Cuban Christmas: Lechón Asado

Lechon asado collage 3

This year will be the first Christmas I spend with my family in the US after a long time living abroad in Chile. Ok, just four years, but it seriously felt like a long time. The holidays were always bittersweet because even though I had friends and a kind of “adopted” Chilean family, I still missed out on quality family time back home. The past few years, I lived with two Cubans who, like me, were miles away from their loved ones. Being three expats in a foreign country, the holidays were pretty hard for all of us and we had to try and recreate what Christmas felt like back home. The silver lining is that we learned about each other’s cultures and they were gracious enough to share some of their holiday traditions from Cuba.

Like most Latin-Americans, Cubans don’t celebrate Christmas on the 25th, but rather the night before on December 24th, a holiday that they call Nochebuena. Nochebuena literally means “good night” and is a time to gather with friends and extended family to feast on delicious food, share stories and jokes, and maybe even dance and sing if the mood strikes them. The menu typically consists of roast pig (called lechón asado), yuca with mojo (a citrusy-garlic marinade), black beans with rice (congrí), and fried plantains. Usually, a whole pig is marinated in mojo the night before, then left on a rotating spit to cook slowly all day. The first time I tried lechón asado, I was blown away that such simple ingredients could produce such intense flavor. Lechón asado is salty yet citrusy, crispy yet melt-in-your-mouth…. In short, it’s delicious!

So I have to admit – I cheated a little bit on this recipe. We don’t have Seville oranges here in California and I can’t possibly consume a whole pig by myself, nor do I have the time to roast a small piece of meat on a barbecue all day. Instead, I used a combination of orange and lime juice, a six pound piece of pork butt, and baked it in the oven on low. It doesn’t have the same charcoal-y taste of the barbecue grill, but it comes out just as crispy and flavorful.
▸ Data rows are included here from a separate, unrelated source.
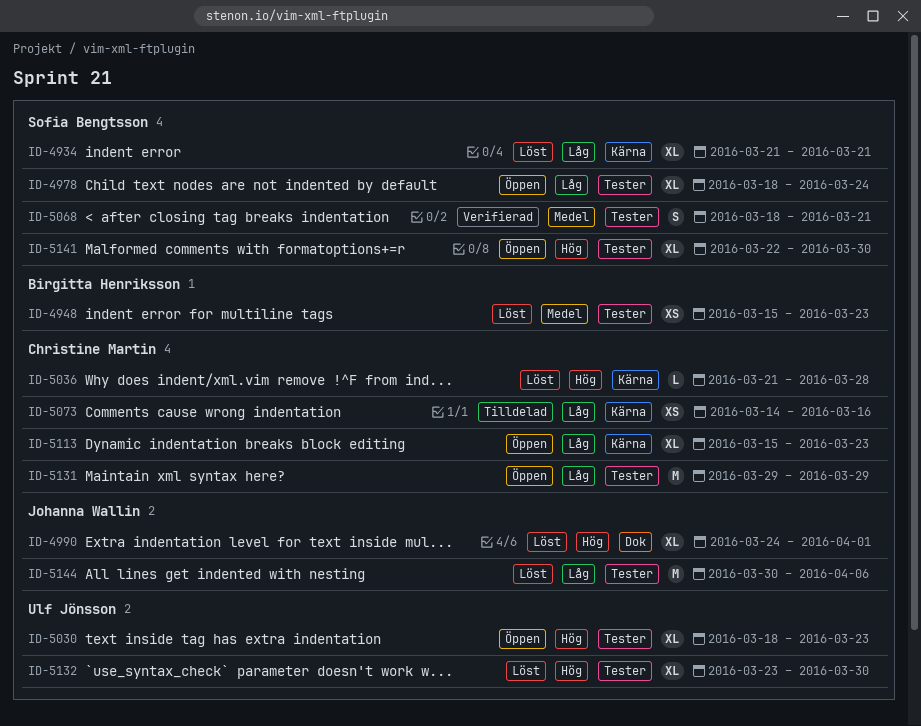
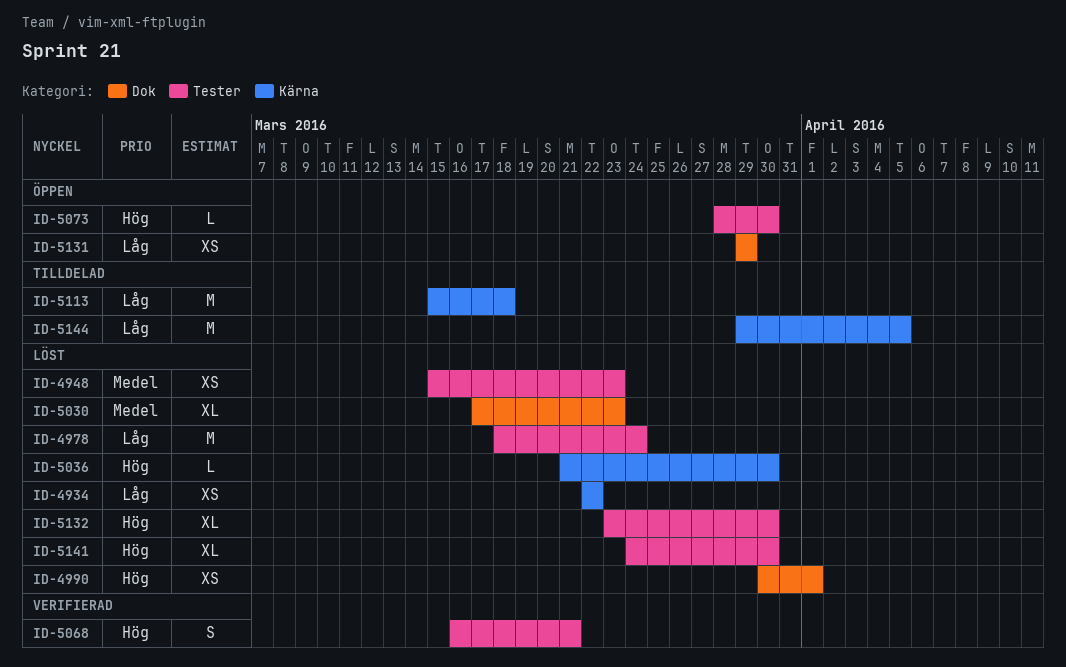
ID-4934, estimate: XL -> XS
ID-4934, start: Mar 21 -> Mar 22
ID-4934, due: Mar 21 -> Mar 22
ID-4978, status: Öppen -> Löst
ID-4978, estimate: XL -> M
ID-4990, estimate: XL -> XS
ID-4990, start: Mar 24 -> Mar 30
ID-5030, status: Öppen -> Löst
ID-5030, priority: Hög -> Medel
ID-5030, label: Tester -> Dok
ID-5030, start: Mar 18 -> Mar 17
ID-5036, due: Mar 28 -> Mar 30
ID-5068, priority: Medel -> Hög
ID-5068, start: Mar 18 -> Mar 16
ID-5073, status: Tilldelad -> Öppen
ID-5073, priority: Låg -> Hög
ID-5073, label: Kärna -> Tester
ID-5073, estimate: XS -> L
ID-5073, start: Mar 14 -> Mar 28
ID-5073, due: Mar 16 -> Mar 30
ID-5113, status: Öppen -> Tilldelad
ID-5113, estimate: XL -> M
ID-5113, due: Mar 23 -> Mar 18
ID-5131, label: Tester -> Dok
ID-5131, estimate: M -> XS
ID-5141, status: Öppen -> Löst
ID-5141, start: Mar 22 -> Mar 24
ID-5144, status: Löst -> Tilldelad
ID-5144, label: Tester -> Kärna
ID-5144, start: Mar 30 -> Mar 29
ID-5144, due: Apr 6 -> Apr 5

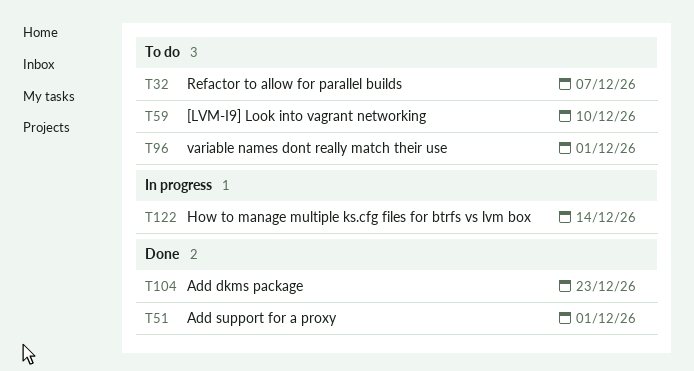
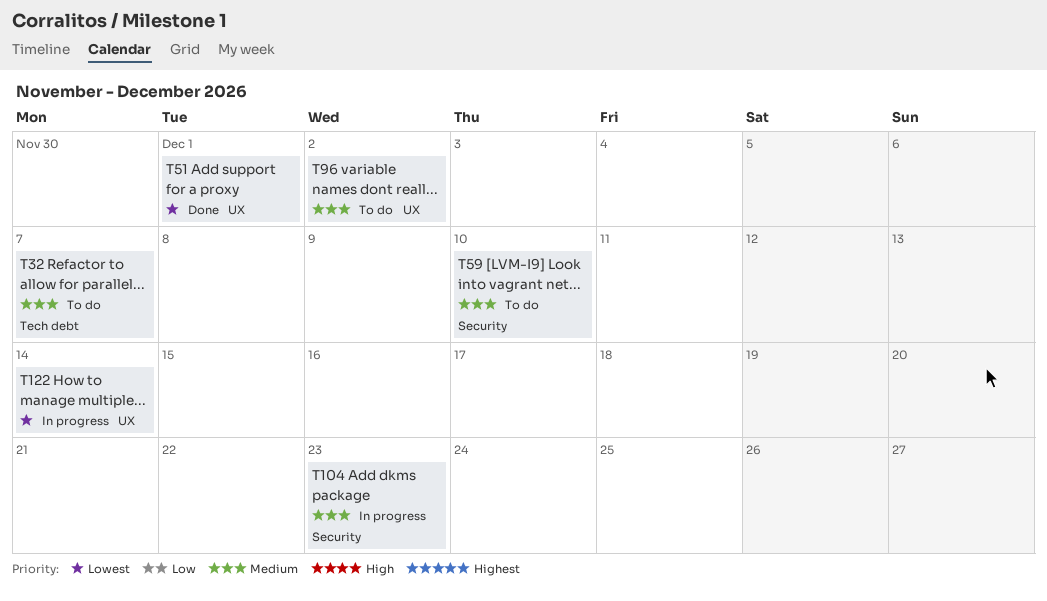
T96, due: Dec 1 -> Dec 2
T104, status: Done -> In progress

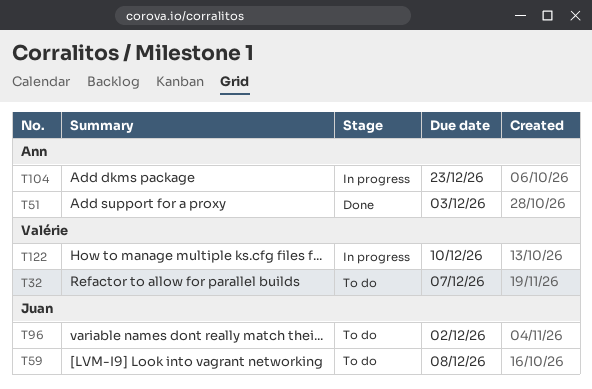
T51, due: Dec 1 -> Dec 3
T59, due: Dec 10 -> Dec 8
T122, due: Dec 14 -> Dec 10

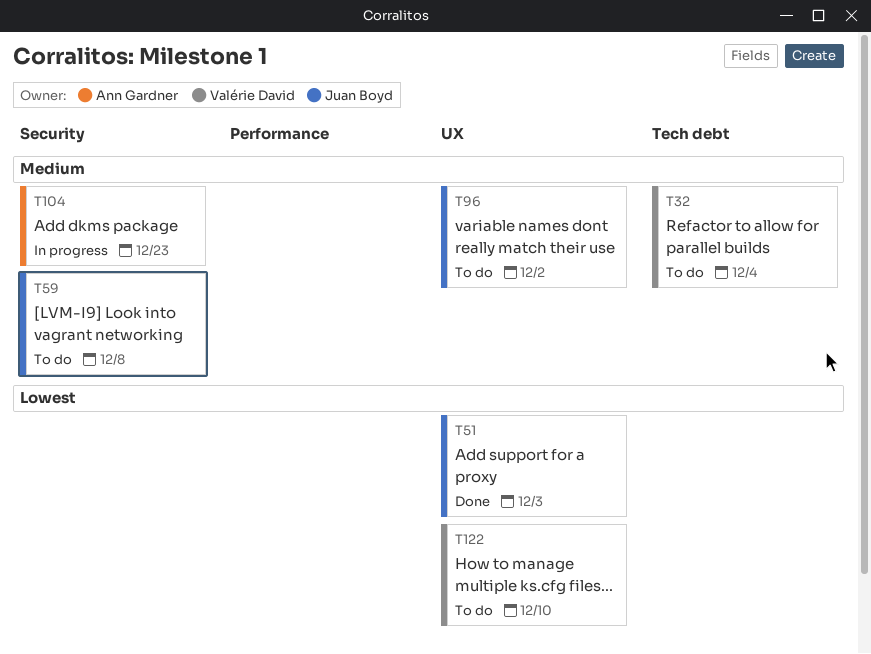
T32, due: Dec 7 -> Dec 4
T51, owner: Ann Gardner -> Juan Boyd
T122, status: In progress -> To do

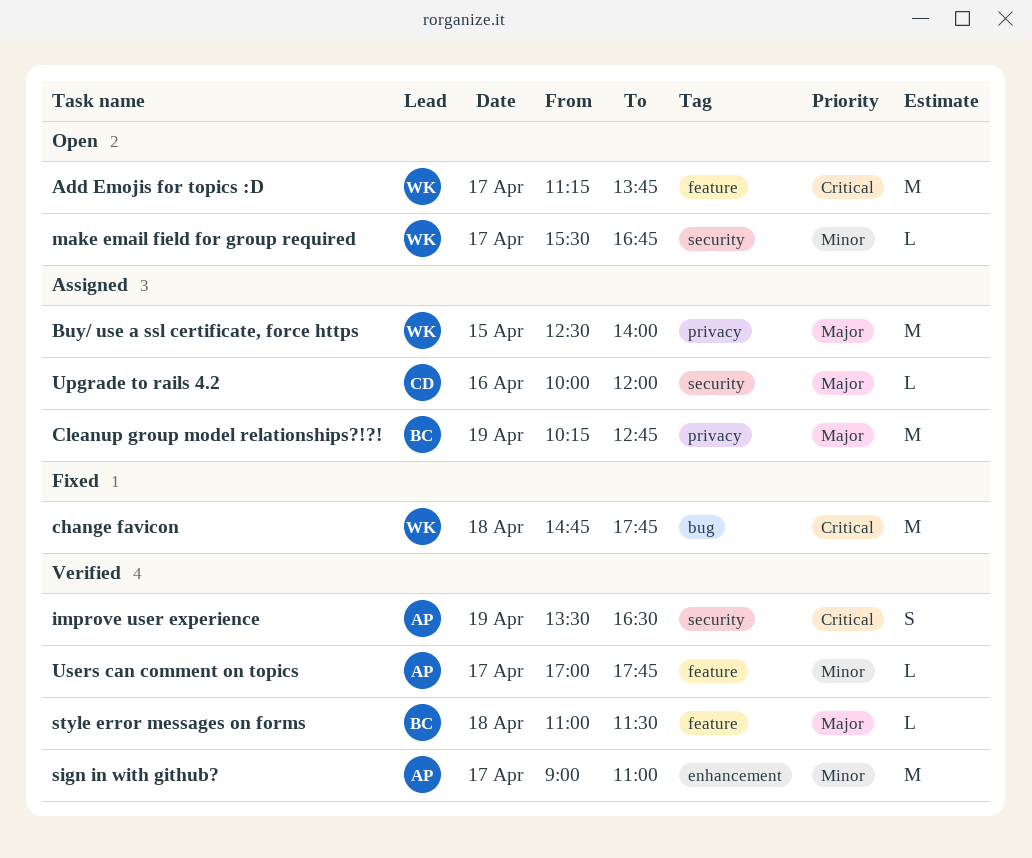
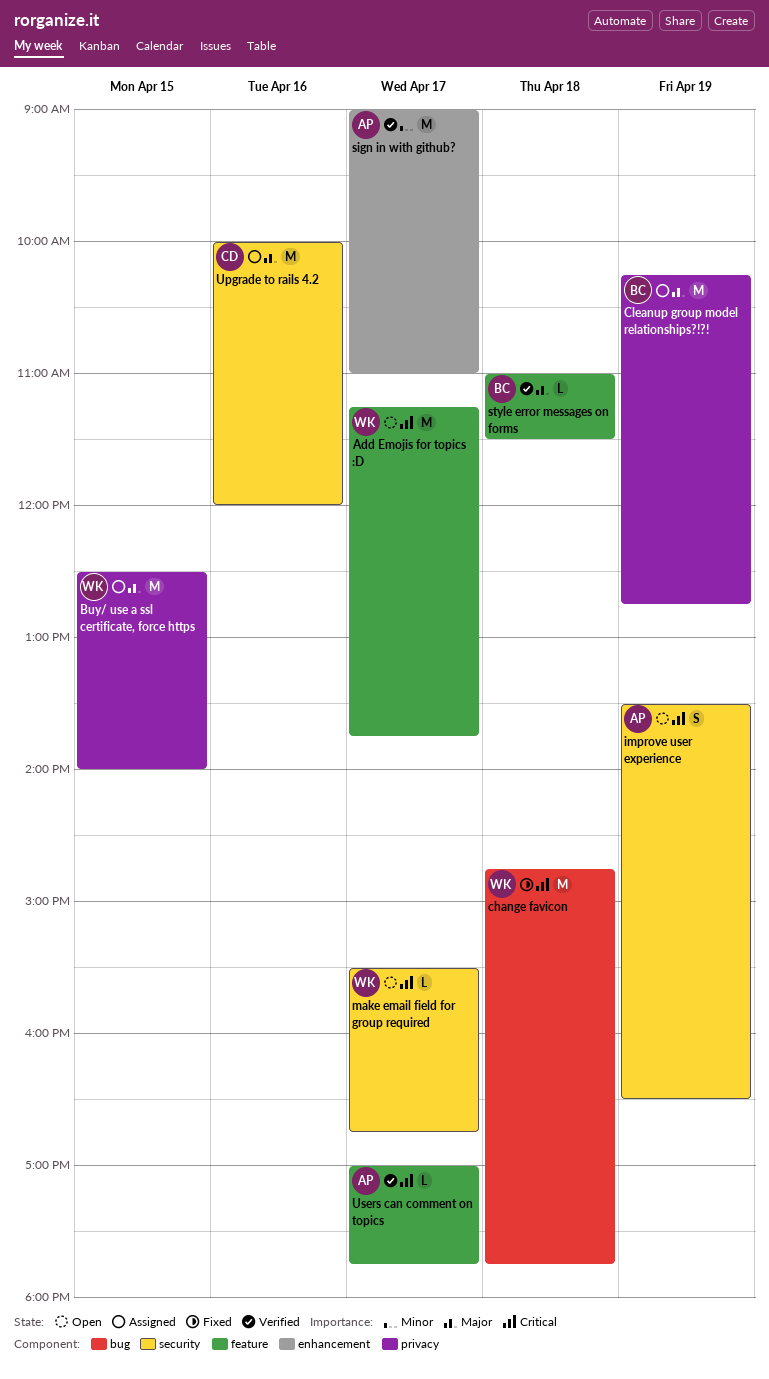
improve user experience, status: Verified -> Open
make email field for group required, priority: Minor -> Critical
Upgrade to rails 4.2, estimate: L -> M
Users can comment on topics, priority: Minor -> Critical

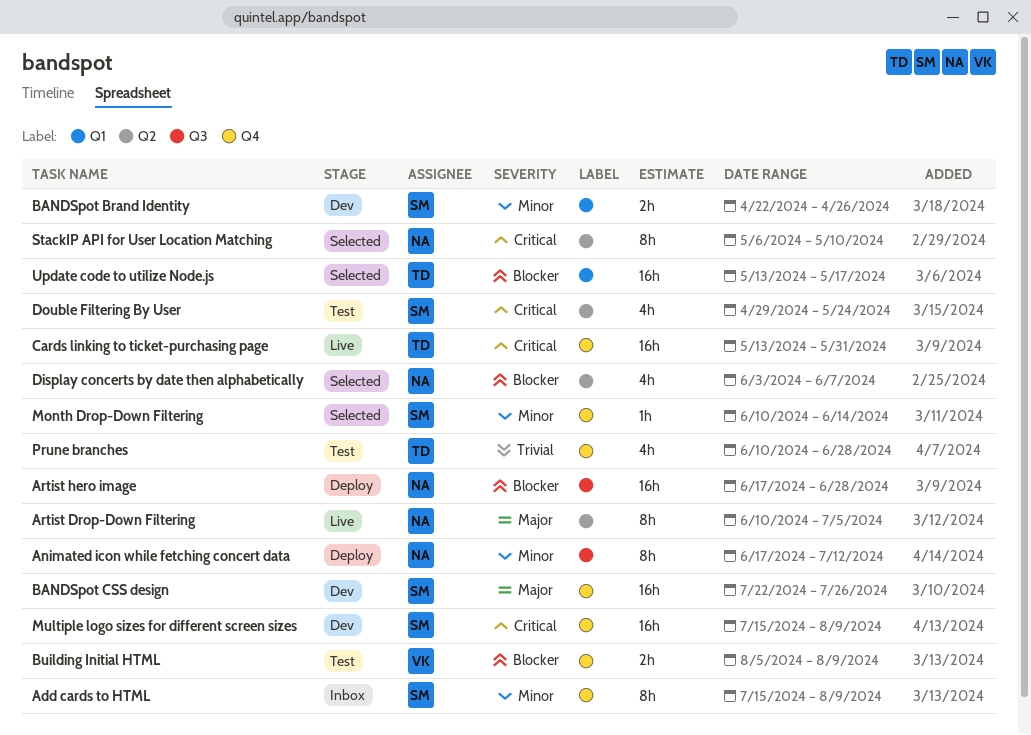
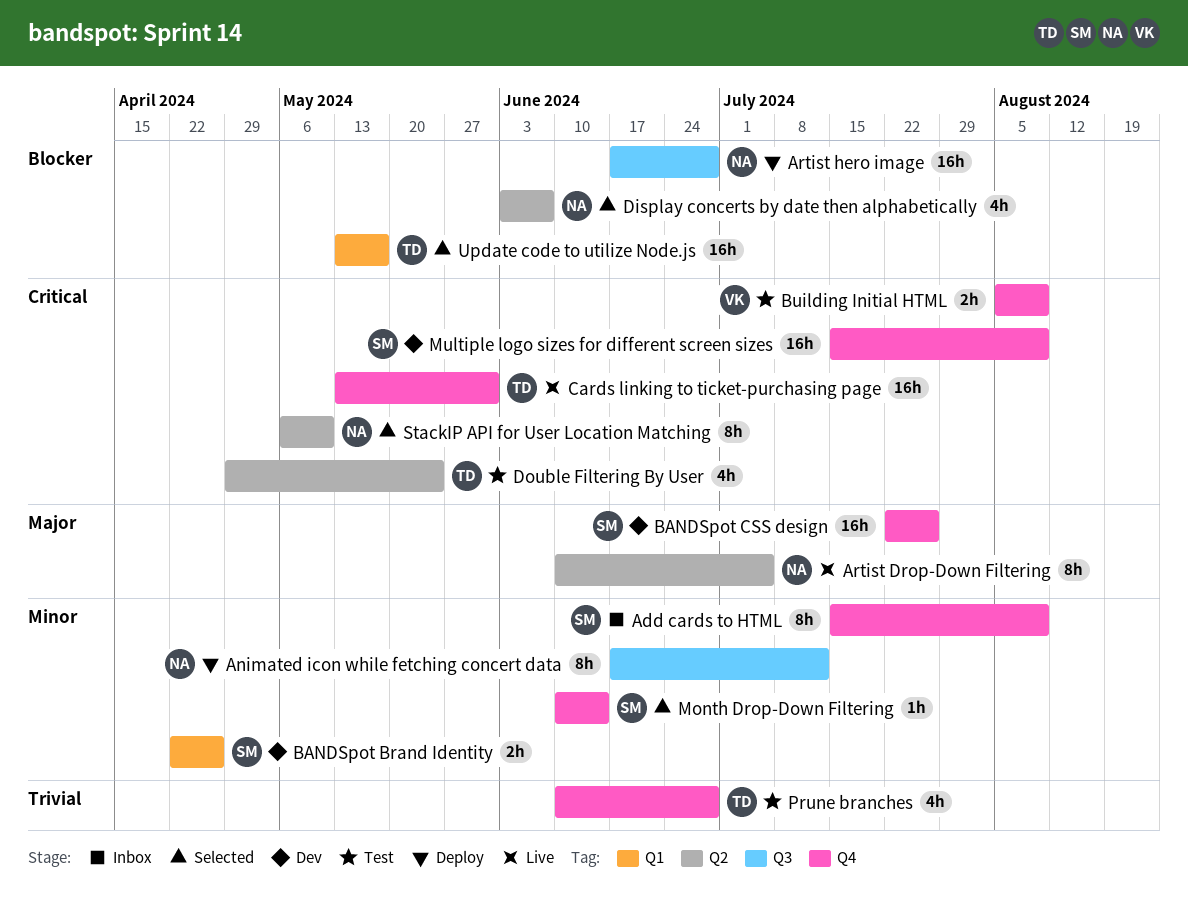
Building Initial HTML, priority: Blocker -> Critical
Double Filtering By User, owner: SM -> TD

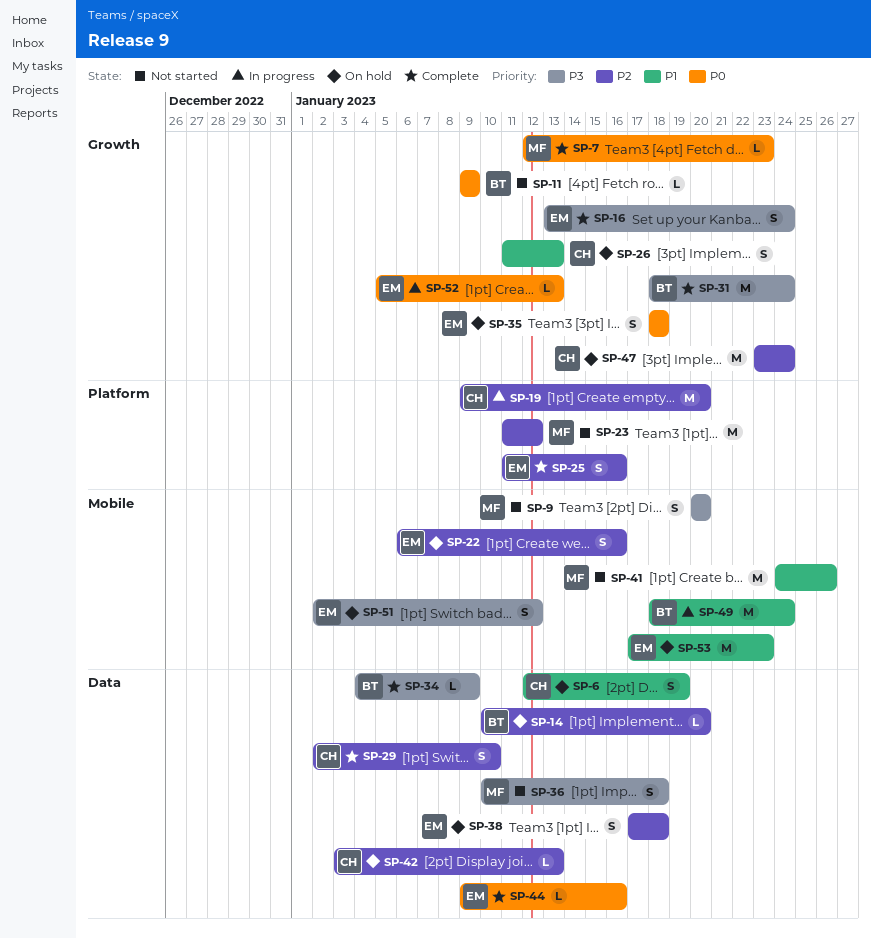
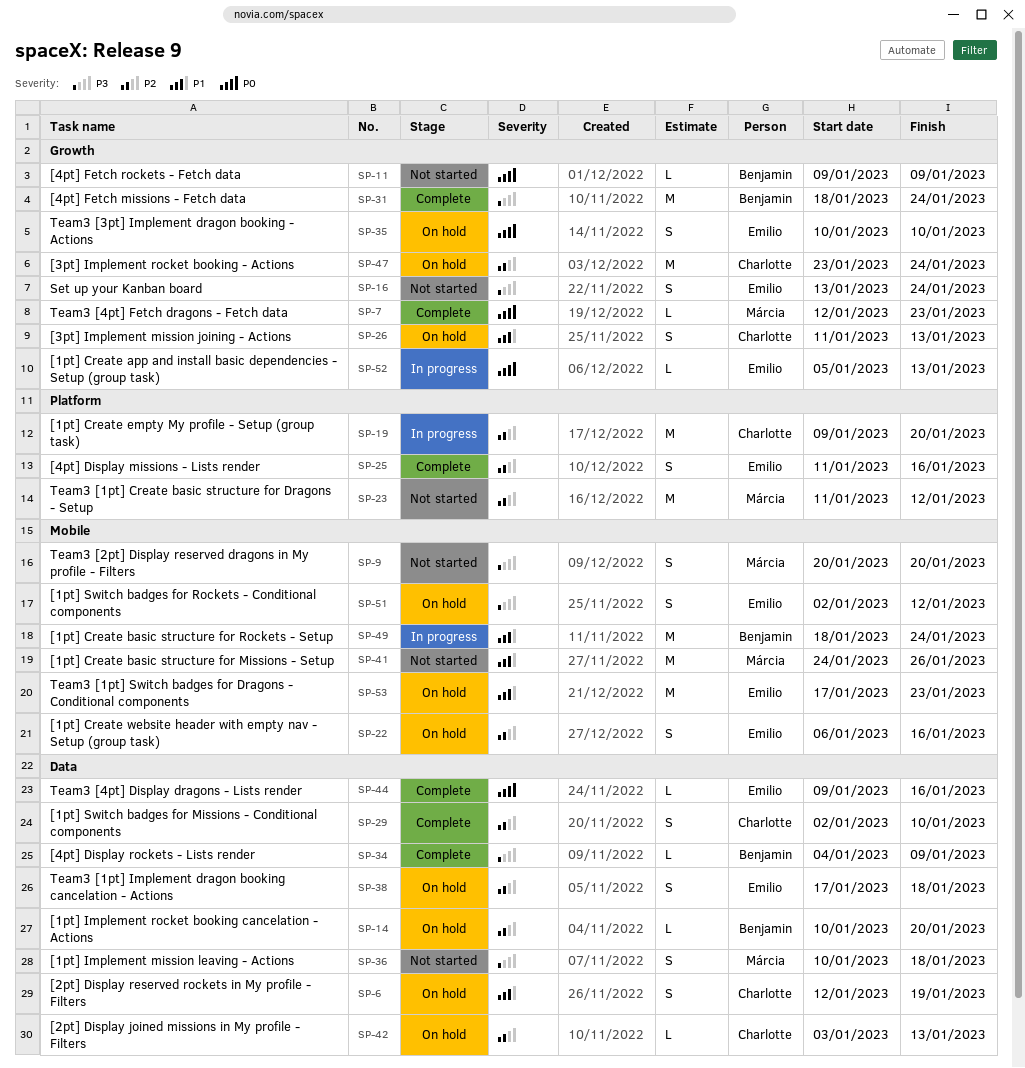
SP-16, status: Complete -> Not started
SP-35, start: Jan 18 -> Jan 10
SP-35, due: Jan 18 -> Jan 10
This year, I’m tasked with the big responsibility of cooking Christmas dinner, and this dish is a strong contender. If you’re looking for a new recipe to add to your Christmas repertoire, lechón asado is the perfect main course.

Lechón Asado (Yield: 12 servings)

6-8 pound pork butt or shoulder
For the mojo:
1 large onion, sliced thinly
5 garlic cloves, mashed
3 lemons, juiced with seeds removed
½ orange, juiced with seeds removed
1 cup oil
1 cup vinegar
1 tablespoon oregano
2 teaspoons cumin
3 bay leaves, crushed
1 tablespoon salt
½ teaspoon black pepper


  1. The night before, prepare the mojo. Combine the oil, vinegar, lemon juice, orange juice, onions, garlic, and spices in a bowl.
  2. With a knife, make incisions in the pork so that the mojo marinade penetrates the pork. It’s not necessary to remove the skin or the fat (it adds flavor!). Place the pork in a bowl, pour the mojo over the pork, seal with plastic wrap, and marinate in the refrigerator overnight (or for at least eight hours). Flip the pork over or pour the marinade over the uncovered parts of the pork sporadically while it’s marinating so that all sides soak in the mojo.
  3. The next day, preheat the oven to 350 degrees. Remove the pork from the marinade and put in a baking pan. Baste with marinade and cook for 2 hours, basting with the leftover marinade every 30 minutes or so.
  4. After 2 hours, flip the pork onto the other side and cover with the remainder of the marinade. Lower the heat to 300 degrees and cook for 2 hours more, basting every 30 minutes with the mojo that’s in the pan. When the pork is crispy, remove from the oven, cut into slices, and serve.

Note: Lechon asado is usually served with congri, which is white rice cooked with black beans. The recipe is as follows.

Congrí (Yield: 10-12 servings)

1 cup of black beans
2 cups of long grain white rice
2 cups of black bean broth
1 large onion, chopped
3 garlic cloves, mashed
1 red bell pepper, chopped
1 teaspoon oregano
1 tablespoon cumin
1 bay leaf
1 tablespoon salt


  1. The night before, soak the black beans in a bowl with water. Allow to soak overnight.
  2. The next day, add the beans and water to a pressure cooker. Add more water to the pot, keeping in mind that you need 2 cups of bean broth (Note: It’s important to add enough water, but not too much, because the broth will be watered down and less flavorful. I usually make sure there’s about 2 1/2 cups of water in the pot). Cook in the pressure cooker for around 40 minutes, or until the beans are soft. Once the pressure cooker is cool, drain the beans, saving the bean broth in a separate bowl, and set aside.
  3. Add oil to a medium-sized pot and fry the onions, garlic, and red pepper until softened, about 5 minutes.
  4. Wash the rice and add to the pot with the onions, garlic, and red pepper. Mix, then add the black beans.
  5. Add the bean broth and spices to the pot. Bring to a boil, then lower the heat to low. Cover the pot and allow to cook until the rice is cooked through, around 15-20 minutes.